Após o pedido administrativo, a empresa também requereu à Justiça Federal a extinção da Ação Civil Pública movida pelo Ministério Público Federal (MPF). A informação consta em contestação protocolada na terça-feira (3), no processo que tramita na Vara Federal de Parnaíba.
Segundo a Solatio, a decisão ocorre após o cumprimento integral da liminar concedida em janeiro, que determinou a paralisação imediata de qualquer obra ou atividade relacionada ao projeto. Além da suspensão, a empresa afirma ter solicitado o cancelamento definitivo da licença junto ao órgão ambiental do estado.

Com o cancelamento, a defesa sustenta que a ação perdeu o objeto, já que não há mais licença válida nem possibilidade de continuidade das obras. Por isso, a empresa pede que o processo seja encerrado sem análise do mérito.
A ação envolve ainda o Estado do Piauí, a administração da Zona de Processamento de Exportação (ZPE) de Parnaíba e a Agência de Atração de Investimentos do estado. Também participam como interessados órgãos federais ligados ao meio ambiente e à regulação do setor energético.

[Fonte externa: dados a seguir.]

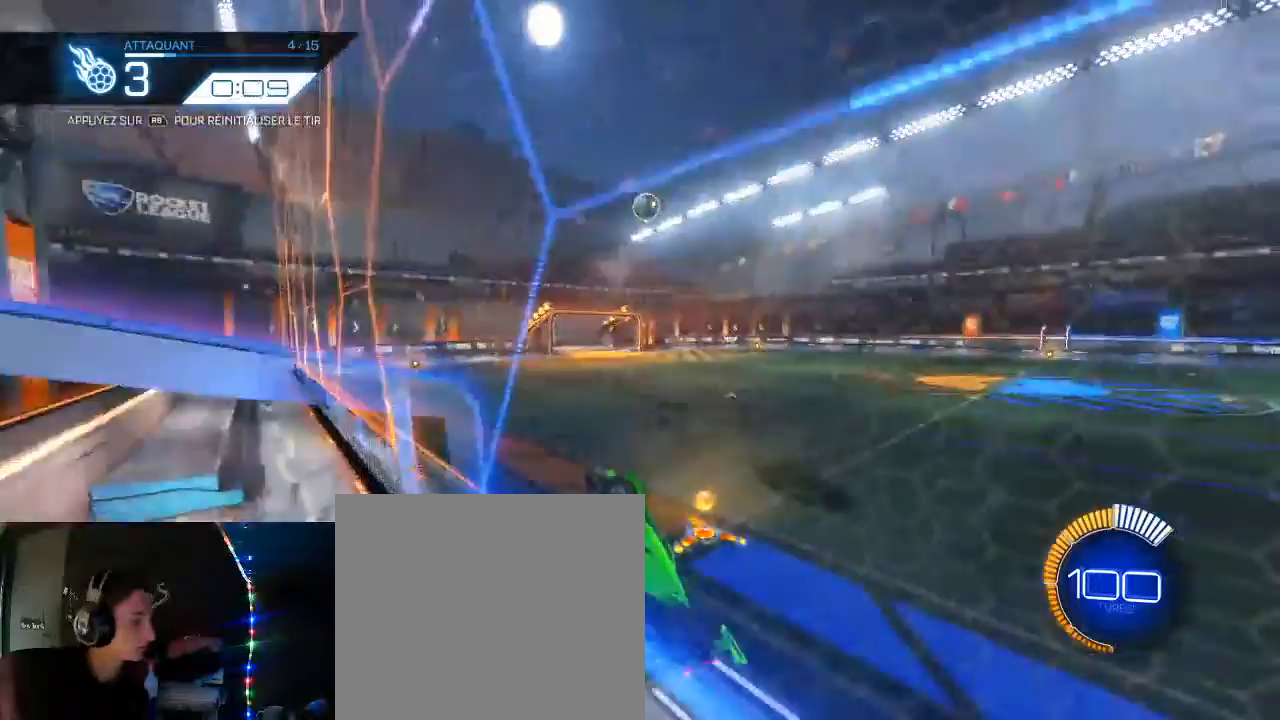
{"buttons": ["B", "R2"], "left_stick": "center", "right_stick": "center", "events": [[33, "A", "down"], [67, "L1", "down"], [83, "left_stick", "left"], [200, "A", "up"], [317, "L1", "up"], [317, "left_stick", "down"], [433, "B", "down"], [483, "left_stick", "center"]]}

O MPF questiona possíveis falhas no licenciamento ambiental, na autorização para uso de recursos hídricos e eventuais impactos em áreas de preservação. O valor da causa é de R$ 1 mil, mas a multa prevista em caso de descumprimento da decisão judicial pode chegar a R$ 1 milhão.
Caso a Justiça não aceite o pedido de extinção, a Solatio apresentou defesa alternativa, afirmando que o licenciamento seguiu os trâmites legais e que os impactos ambientais foram avaliados, incluindo a realização de audiência pública.
O projeto previa a instalação de uma usina de hidrogênio verde na Zona de Processamento de Exportação de Parnaíba, no litoral do estado. O empreendimento vinha sendo apresentado como um dos maiores do mundo no setor de combustíveis limpos.
Anunciado com investimento inicial estimado em R$ 27 bilhões, o projeto tinha capacidade prevista para produzir até 400 mil toneladas de hidrogênio verde e 2,2 milhões de toneladas de amônia verde por ano, voltadas principalmente ao mercado europeu.
As obras iniciais chegaram a ser divulgadas como geradoras de milhares de empregos diretos e indiretos, além de atrair indústrias associadas, como fertilizantes e siderurgia de baixo carbono.